McConnells erster Entwurf war auch deshalb gescheitert, weil durch ihn Berechnungen des überparteilichen Kongress-Budgetbüros zufolge bis zum Jahr 2026 etwa 23 Millionen US-Bürger ihre Krankenversicherung verlieren würden. Das waren nur eine Million weniger Bürger als in dem vom US-Präsidenten zunächst gefeierten, dann als "fies" bezeichneten Entwurf, den das Repräsentantenhaus verabschiedet hatte.

Beratungen sollen kommende Woche beginnen

Ob das Budgetbüro die neue Version überhaupt berechnet, ist allerdings unklar. Medienberichten zufolge wollen die Republikaner die Prüfung in die Hände des Gesundheitsministeriums geben. Das ist aber nicht unabhängig, hat das Weiße Haus doch ein starkes Interesse am Erfolg des Gesetzes. Das Ministerium kam in seiner Berechnung des ersten Senatsentwurfs "nur" auf 13 Millionen weniger Krankenversicherte.

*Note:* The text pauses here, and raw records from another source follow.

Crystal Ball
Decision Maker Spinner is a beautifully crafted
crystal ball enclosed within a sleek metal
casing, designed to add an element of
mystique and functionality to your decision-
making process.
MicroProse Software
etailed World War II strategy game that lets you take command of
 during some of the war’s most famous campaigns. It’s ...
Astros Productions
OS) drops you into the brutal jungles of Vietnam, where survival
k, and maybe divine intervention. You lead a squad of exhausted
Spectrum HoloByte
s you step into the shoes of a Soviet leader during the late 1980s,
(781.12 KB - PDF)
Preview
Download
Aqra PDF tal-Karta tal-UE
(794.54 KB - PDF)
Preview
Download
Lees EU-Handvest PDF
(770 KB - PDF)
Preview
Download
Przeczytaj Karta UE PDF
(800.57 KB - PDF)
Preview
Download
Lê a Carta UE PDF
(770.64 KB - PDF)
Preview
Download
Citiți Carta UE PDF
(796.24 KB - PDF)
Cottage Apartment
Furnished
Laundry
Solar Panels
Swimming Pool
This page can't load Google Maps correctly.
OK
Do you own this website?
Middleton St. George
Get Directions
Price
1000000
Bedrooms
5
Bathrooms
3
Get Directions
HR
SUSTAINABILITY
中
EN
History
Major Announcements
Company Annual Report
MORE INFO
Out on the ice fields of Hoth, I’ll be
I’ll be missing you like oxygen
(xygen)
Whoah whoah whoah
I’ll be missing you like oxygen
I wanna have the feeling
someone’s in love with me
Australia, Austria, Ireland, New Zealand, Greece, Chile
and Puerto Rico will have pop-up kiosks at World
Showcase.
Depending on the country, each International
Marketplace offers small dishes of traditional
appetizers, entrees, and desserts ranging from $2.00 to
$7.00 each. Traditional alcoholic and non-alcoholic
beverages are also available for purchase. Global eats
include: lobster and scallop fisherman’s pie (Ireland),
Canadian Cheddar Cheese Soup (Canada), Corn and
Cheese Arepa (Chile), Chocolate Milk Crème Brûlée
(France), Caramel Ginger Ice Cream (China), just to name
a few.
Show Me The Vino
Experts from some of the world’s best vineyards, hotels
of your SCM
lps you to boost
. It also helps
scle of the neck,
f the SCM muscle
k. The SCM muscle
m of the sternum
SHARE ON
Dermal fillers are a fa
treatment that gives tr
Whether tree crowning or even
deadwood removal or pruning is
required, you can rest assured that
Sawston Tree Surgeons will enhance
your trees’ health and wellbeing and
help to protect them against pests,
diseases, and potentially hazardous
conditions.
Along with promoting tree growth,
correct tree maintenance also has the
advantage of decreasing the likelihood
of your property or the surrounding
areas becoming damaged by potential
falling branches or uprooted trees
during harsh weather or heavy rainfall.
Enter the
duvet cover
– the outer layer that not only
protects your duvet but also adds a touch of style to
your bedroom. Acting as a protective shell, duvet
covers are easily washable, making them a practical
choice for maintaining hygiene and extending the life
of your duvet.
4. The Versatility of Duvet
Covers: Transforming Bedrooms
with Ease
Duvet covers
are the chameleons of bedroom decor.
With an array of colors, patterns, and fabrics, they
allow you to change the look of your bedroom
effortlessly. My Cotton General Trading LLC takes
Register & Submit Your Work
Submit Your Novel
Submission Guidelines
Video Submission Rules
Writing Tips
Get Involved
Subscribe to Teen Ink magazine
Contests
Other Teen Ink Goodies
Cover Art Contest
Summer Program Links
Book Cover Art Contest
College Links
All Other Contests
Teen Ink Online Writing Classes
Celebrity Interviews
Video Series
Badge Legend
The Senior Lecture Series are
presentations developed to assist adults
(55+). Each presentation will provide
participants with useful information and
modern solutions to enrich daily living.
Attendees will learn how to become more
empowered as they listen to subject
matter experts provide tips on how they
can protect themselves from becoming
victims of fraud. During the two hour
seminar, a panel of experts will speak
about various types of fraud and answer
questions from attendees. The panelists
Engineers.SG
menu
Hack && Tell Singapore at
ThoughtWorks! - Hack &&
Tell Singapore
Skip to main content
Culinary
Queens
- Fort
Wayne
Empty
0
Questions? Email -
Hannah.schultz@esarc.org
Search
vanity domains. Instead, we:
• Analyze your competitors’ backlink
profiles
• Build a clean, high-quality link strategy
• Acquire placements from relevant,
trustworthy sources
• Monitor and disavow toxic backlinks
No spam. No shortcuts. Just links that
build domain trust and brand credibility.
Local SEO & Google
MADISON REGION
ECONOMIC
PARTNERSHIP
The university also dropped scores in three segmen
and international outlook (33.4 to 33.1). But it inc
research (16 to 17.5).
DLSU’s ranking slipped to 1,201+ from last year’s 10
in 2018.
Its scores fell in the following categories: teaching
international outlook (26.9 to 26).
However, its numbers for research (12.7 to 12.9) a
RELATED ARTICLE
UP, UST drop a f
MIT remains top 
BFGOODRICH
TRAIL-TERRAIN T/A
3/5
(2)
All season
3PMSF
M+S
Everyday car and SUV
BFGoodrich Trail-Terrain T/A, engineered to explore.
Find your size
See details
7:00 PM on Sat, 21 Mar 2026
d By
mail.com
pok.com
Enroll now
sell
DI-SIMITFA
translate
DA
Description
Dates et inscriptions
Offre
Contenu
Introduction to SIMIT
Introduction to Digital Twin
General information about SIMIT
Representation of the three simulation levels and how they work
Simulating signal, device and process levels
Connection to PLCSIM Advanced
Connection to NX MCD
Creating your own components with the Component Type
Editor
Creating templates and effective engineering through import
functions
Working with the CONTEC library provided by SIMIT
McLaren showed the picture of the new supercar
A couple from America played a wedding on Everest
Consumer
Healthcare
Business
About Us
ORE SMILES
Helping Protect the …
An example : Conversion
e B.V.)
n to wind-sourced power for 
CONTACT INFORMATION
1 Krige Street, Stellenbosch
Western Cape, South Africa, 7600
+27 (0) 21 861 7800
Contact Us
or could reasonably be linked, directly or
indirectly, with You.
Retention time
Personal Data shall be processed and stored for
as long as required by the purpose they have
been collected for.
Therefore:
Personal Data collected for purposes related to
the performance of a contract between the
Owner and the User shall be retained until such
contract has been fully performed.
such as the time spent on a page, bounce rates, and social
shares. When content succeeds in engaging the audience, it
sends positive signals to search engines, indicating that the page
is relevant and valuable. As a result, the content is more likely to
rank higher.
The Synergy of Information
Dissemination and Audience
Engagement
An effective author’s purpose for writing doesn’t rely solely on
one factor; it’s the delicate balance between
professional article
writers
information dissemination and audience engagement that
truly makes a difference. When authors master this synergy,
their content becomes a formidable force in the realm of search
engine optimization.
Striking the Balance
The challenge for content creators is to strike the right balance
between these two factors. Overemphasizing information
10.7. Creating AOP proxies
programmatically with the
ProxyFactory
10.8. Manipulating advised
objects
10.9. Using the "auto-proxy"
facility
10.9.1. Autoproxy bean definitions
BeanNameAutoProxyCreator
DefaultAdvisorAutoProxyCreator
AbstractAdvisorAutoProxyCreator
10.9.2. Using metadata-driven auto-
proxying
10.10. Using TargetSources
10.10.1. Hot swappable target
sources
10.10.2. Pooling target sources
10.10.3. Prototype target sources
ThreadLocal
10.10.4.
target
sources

Die ersten Beratungen des Gesetzes sind für Dienstag vorgesehen, sollten die notwendigen Stimmen dafür zusammenkommen. Für Mitch McConnell steht der Ruf als gewiefter Taktiker und Stimmenbeschaffer auf dem Spiel; für die Republikaner geht es um ein Kernthema der vergangenen Jahre. Für die US-Bürger geht es um die persönliche Gesundheitsversorgung.

71 Prozent der Amerikaner wünschen sich einer Umfrage zufolge, dass Demokraten und Republikaner gemeinsam das Gesundheitssystem verbessern. McConnell hat seine konservativen Senatskollegen genau vor einer solchen Zusammenarbeit gewarnt, sollte der Entwurf scheitern. Diese "Drohung" gilt jedoch angesichts der Differenzen beider Parteien als unrealistisch.